**SUA TAREFA**
Repita sem alterações o trecho sobre a COVID-19 na África, copiando tudo desde "Apesar de quase" até "54 estados soberanos.".

**TRECHO PARA LEITURA**
Mapa com regiões afetadas pelo coronavírus na África, em 23 de março de 2020

Apesar de quase 90% da África já registrar casos de COVID-19, o continente tem perdido espaço no noticiário para a situação nos Estados Unidos e na Europa, onde países mais ricos protagonizam a crise.

Segundo levantamento feito pelo jornal O Globo, divulgado no dia 22 de março, a África tem pouco mais de 1,2 mil casos de COVID-19 espalhados por 42 dos seus 54 estados soberanos. 

O continente tem mais de 1 bilhão de habitantes, mas segundo um artigo publicado na revista Science, somente 3% da população tem mais de 65 anos – diferentemente da Itália, onde esse índice está em torno de 20%.

**INFORMAÇÕES EXTRAÍDAS**
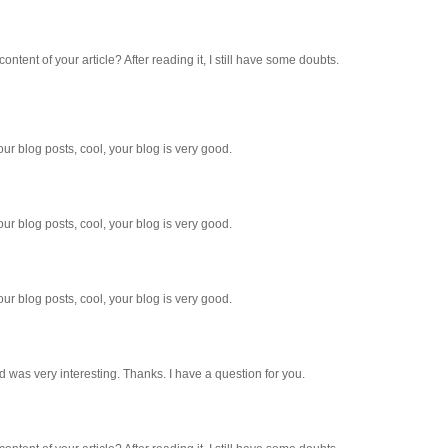
ntent of your article? After reading it, I still have some doubts.
ur blog posts, cool, your blog is very good.
ur blog posts, cool, your blog is very good.
ur blog posts, cool, your blog is very good.
 was very interesting. Thanks. I have a question for you.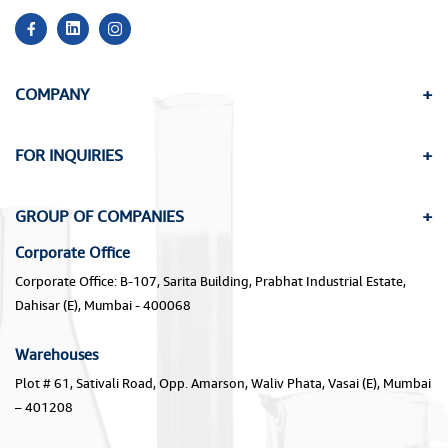
COMPANY
FOR INQUIRIES
GROUP OF COMPANIES
Corporate Office
Corporate Office: B-107, Sarita Building, Prabhat Industrial Estate,
Dahisar (E), Mumbai - 400068
Warehouses
Plot # 61, Sativali Road, Opp. Amarson, Waliv Phata, Vasai (E), Mumbai
– 401208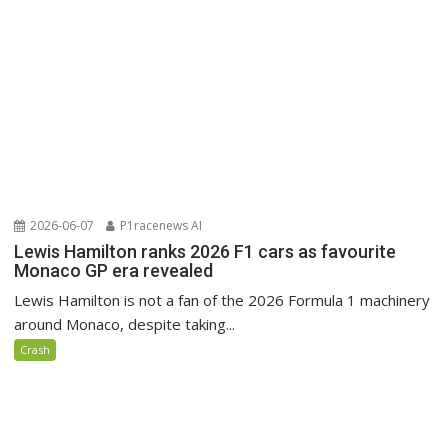
2026-06-07
P1racenews AI
Lewis Hamilton ranks 2026 F1 cars as favourite
Monaco GP era revealed
Lewis Hamilton is not a fan of the 2026 Formula 1 machinery
around Monaco, despite taking...
Crash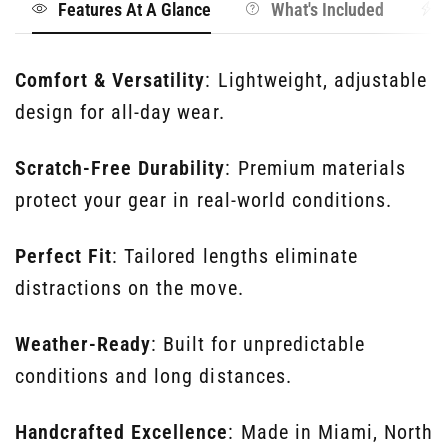
Features At A Glance
What's Included
Comfort & Versatility
: Lightweight, adjustable
design for all-day wear.
Scratch-Free Durability
: Premium materials
protect your gear in real-world conditions.
Perfect Fit
: Tailored lengths eliminate
distractions on the move.
Weather-Ready
: Built for unpredictable
conditions and long distances.
Handcrafted Excellence
: Made in Miami, North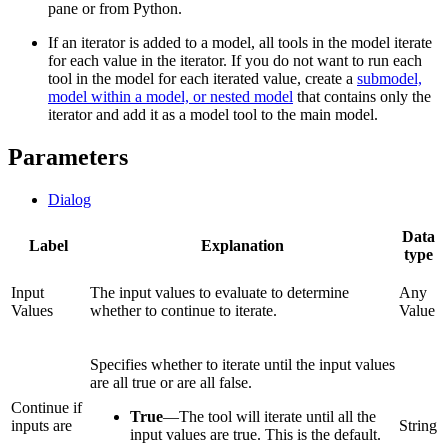
pane or from Python.
If an iterator is added to a model, all tools in the model iterate
for each value in the iterator. If you do not want to run each
tool in the model for each iterated value, create a
submodel,
model within a model, or nested model
that contains only the
iterator and add it as a model tool to the main model.
Parameters
Dialog
Data
Label
Explanation
type
Input
The input values to evaluate to determine
Any
Values
whether to continue to iterate.
Value
Specifies whether to iterate until the input values
are all true or are all false.
Continue if
True
—
The tool will iterate until all the
inputs are
String
input values are true. This is the default.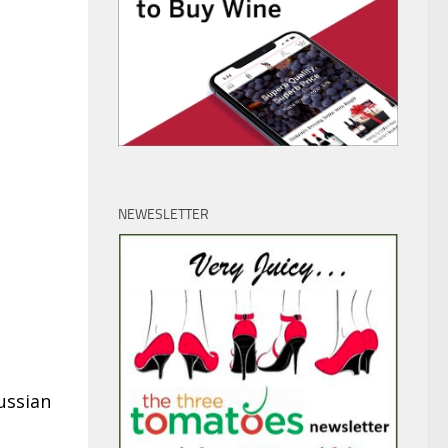
NEWESLETTER
ussian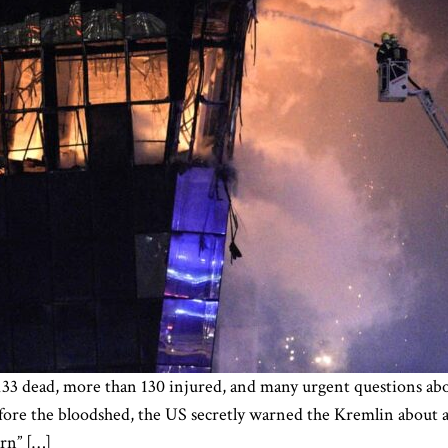
33 dead, more than 130 injured, and many urgent questions abou
re the bloodshed, the US secretly warned the Kremlin about a p
arn” […]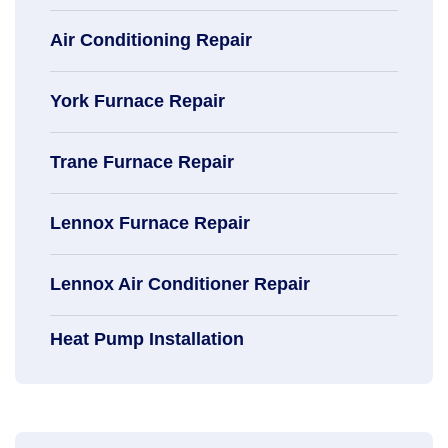
Air Conditioning Repair
York Furnace Repair
Trane Furnace Repair
Lennox Furnace Repair
Lennox Air Conditioner Repair
Heat Pump Installation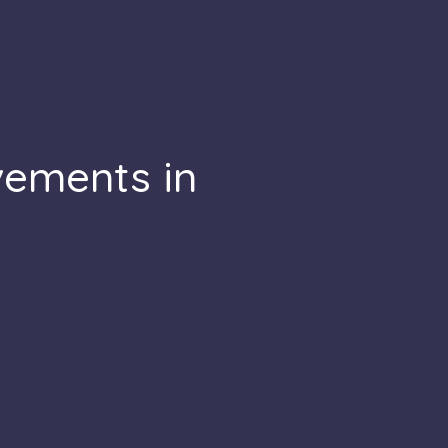
vements in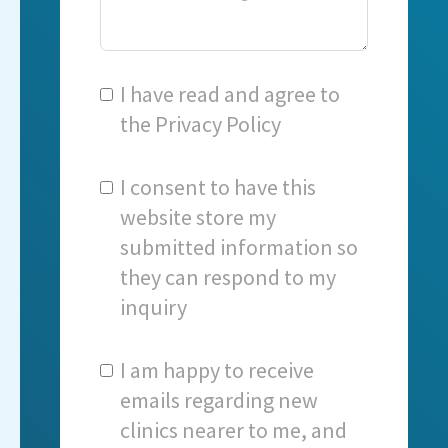
I have read and agree to
the
Privacy Policy
I consent to have this
website store my
submitted information so
they can respond to my
inquiry
I am happy to receive
emails regarding new
clinics nearer to me, and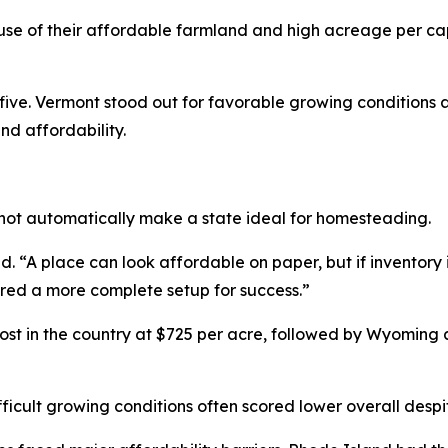
e of their affordable farmland and high acreage per ca
ve. Vermont stood out for favorable growing conditions a
nd affordability.
not automatically make a state ideal for homesteading.
 “A place can look affordable on paper, but if inventory is 
ered a more complete setup for success.”
t in the country at $725 per acre, followed by Wyoming
fficult growing conditions often scored lower overall despit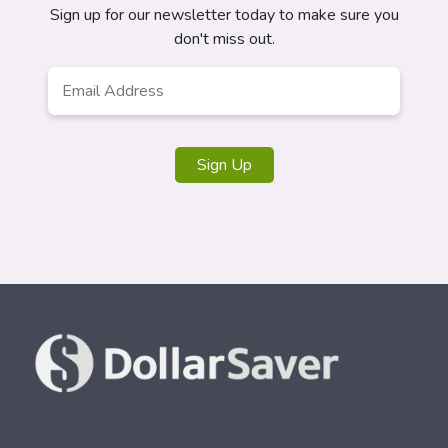
Sign up for our newsletter today to make sure you
don't miss out.
Email
*
Sign Up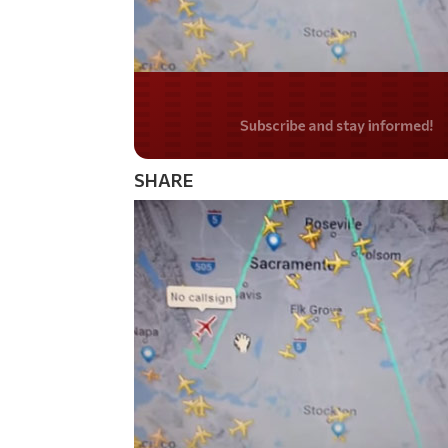
Do you LOVE Americ
SHARE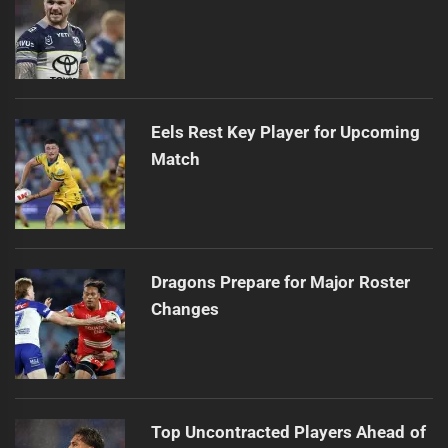
Eels Rest Key Player for Upcoming
Match
Dragons Prepare for Major Roster
Changes
Top Uncontracted Players Ahead of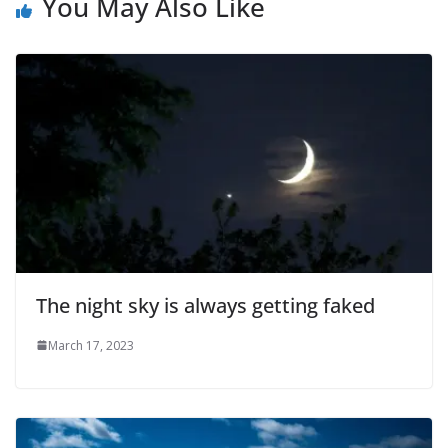
You May Also Like
The night sky is always getting faked
March 17, 2023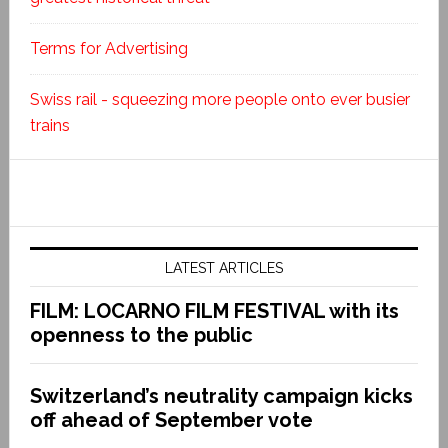
Terms for Advertising
Swiss rail - squeezing more people onto ever busier
trains
LATEST ARTICLES
FILM: LOCARNO FILM FESTIVAL with its
openness to the public
Switzerland’s neutrality campaign kicks
off ahead of September vote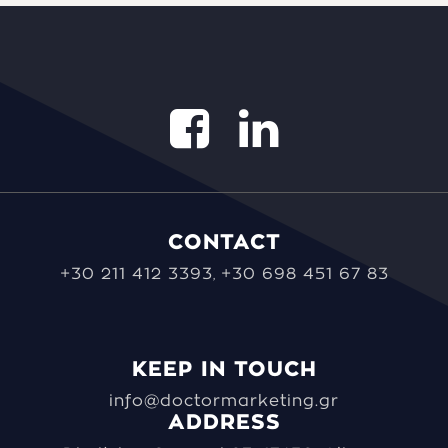
CONTACT
+30 211 412 3393
+30 698 451 67 83
,
KEEP IN TOUCH
info@doctormarketing.gr
ADDRESS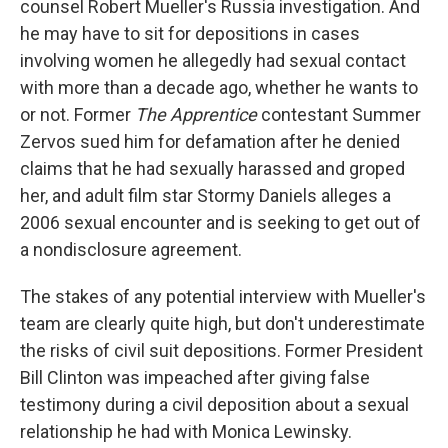
counsel Robert Mueller's Russia investigation. And
he may have to sit for depositions in cases
involving women he allegedly had sexual contact
with more than a decade ago, whether he wants to
or not. Former
The Apprentice
contestant Summer
Zervos sued him for defamation after he denied
claims that he had sexually harassed and groped
her, and adult film star Stormy Daniels alleges a
2006 sexual encounter and is seeking to get out of
a nondisclosure agreement.
The stakes of any potential interview with Mueller's
team are clearly quite high, but don't underestimate
the risks of civil suit depositions. Former President
Bill Clinton was impeached after giving false
testimony during a civil deposition about a sexual
relationship he had with Monica Lewinsky.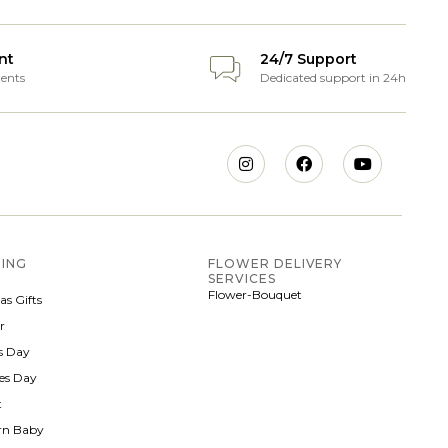
nt
24/7 Support
ents
Dedicated support in 24h
ING
FLOWER DELIVERY
SERVICES
Flower-Bouquet
as Gifts
r
 Day
nes Day
t
rn Baby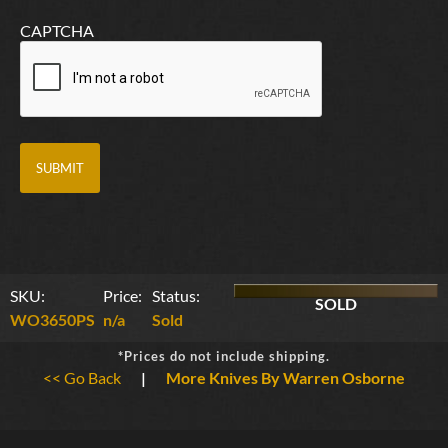
CAPTCHA
SKU:
Price:
Status:
SOLD
WO3650PS
n/a
Sold
*Prices do not include shipping.
<< Go Back
|
More Knives By Warren Osborne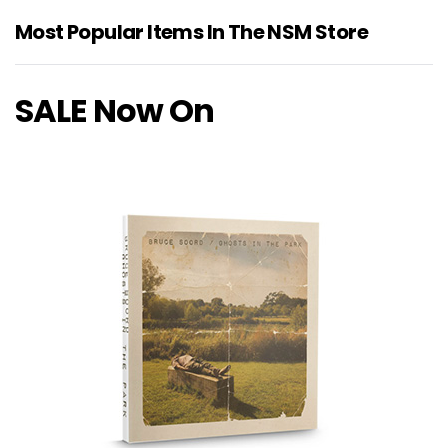
Most Popular Items In The NSM Store
SALE Now On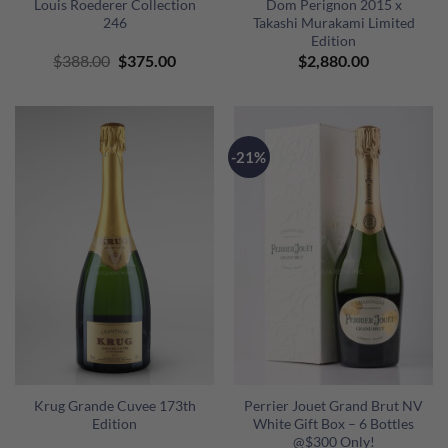
Louis Roederer Collection
Dom Perignon 2015 x
246
Takashi Murakami Limited
Edition
Original
Current
$
388.00
$
375.00
$
2,880.00
price
price
was:
is:
$388.00.
$375.00.
-21%
Krug Grande Cuvee 173th
Perrier Jouet Grand Brut NV
Edition
White Gift Box – 6 Bottles
@$300 Only!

**SUA RESPOSTA**
Apesar de quase 90% da África já registrar casos de COVID-19, o continente tem perdido espaço no noticiário para a situação nos Estados Unidos e na Europa, onde países mais ricos protagonizam a crise.

Segundo levantamento feito pelo jornal O Globo, divulgado no dia 22 de março, a África tem pouco mais de 1,2 mil casos de COVID-19 espalhados por 42 dos seus 54 estados soberanos.